Given data >>
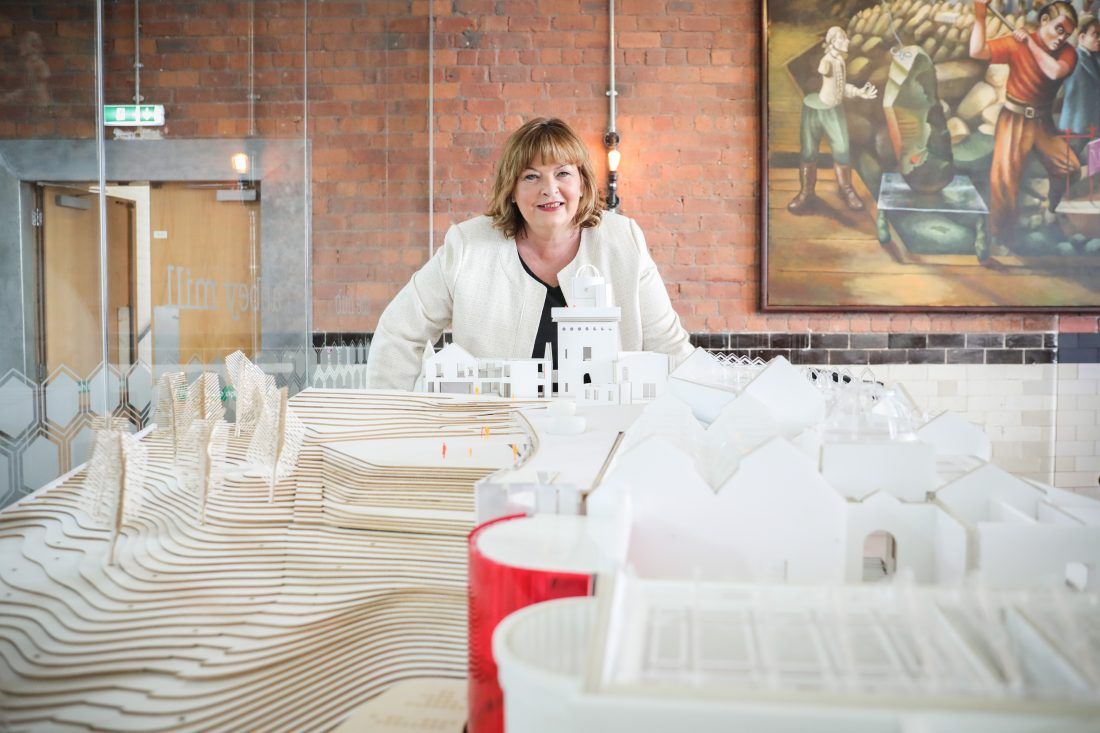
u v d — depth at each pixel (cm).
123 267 203
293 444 116
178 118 228
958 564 63
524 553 58
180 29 223
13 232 163
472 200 479
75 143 181
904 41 467
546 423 122
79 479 123
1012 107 469
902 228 471
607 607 44
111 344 196
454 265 237
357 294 361
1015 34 467
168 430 138
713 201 478
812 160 470
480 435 140
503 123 479
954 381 479
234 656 75
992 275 473
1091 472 480
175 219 224
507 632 45
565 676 40
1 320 162
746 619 45
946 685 38
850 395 100
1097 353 478
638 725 37
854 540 68
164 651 75
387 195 388
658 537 68
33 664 72
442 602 88
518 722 41
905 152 469
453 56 478
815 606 46
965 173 470
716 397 119
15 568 92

Exercise objective >>
What you return should match the material word for word, apart from the pictures.

Response box >>
u v d — depth at each pixel (cm).
123 267 203
293 444 116
178 118 228
958 564 63
524 553 58
180 29 223
13 232 163
472 200 479
75 143 181
904 41 467
546 423 122
79 479 123
1012 107 469
902 228 471
607 607 44
111 344 196
454 265 237
357 294 361
1015 34 467
168 430 138
713 201 478
812 160 470
480 435 140
503 123 479
954 381 479
234 656 75
992 275 473
1091 472 480
175 219 224
507 632 45
565 676 40
1 320 162
746 619 45
946 685 38
850 395 100
1097 353 478
638 725 37
854 540 68
164 651 75
387 195 388
658 537 68
33 664 72
442 602 88
518 722 41
905 152 469
453 56 478
815 606 46
965 173 470
716 397 119
15 568 92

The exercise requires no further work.